**Try it:**
Reproduce the following lines verbatim, omitting the pictures.

**Task data:**

%%

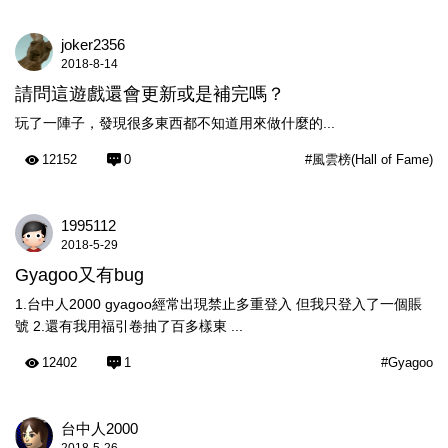
joker2356
2018-8-14
請問這遊戲還會更新或是補完嗎？
玩了一陣子，發現很多東西都不知道用來做什麼的...
12152
0
#風雲榜(Hall of Fame)
1995112
2018-5-29
Gyagoo又有bug
1.台中人2000 gyagoo經常出現禁止多重登入 但我只登入了一個賬
號 2.還有我用福引卷抽了百多樣東 ...
12402
1
#Gyagoo
台中人2000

%%

**Response to the task:**
joker2356
2018-8-14
請問這遊戲還會更新或是補完嗎？
玩了一陣子，發現很多東西都不知道用來做什麼的...
12152
0
#風雲榜(Hall of Fame)
1995112
2018-5-29
Gyagoo又有bug
1.台中人2000 gyagoo經常出現禁止多重登入 但我只登入了一個賬
號 2.還有我用福引卷抽了百多樣東 ...
12402
1
#Gyagoo
台中人2000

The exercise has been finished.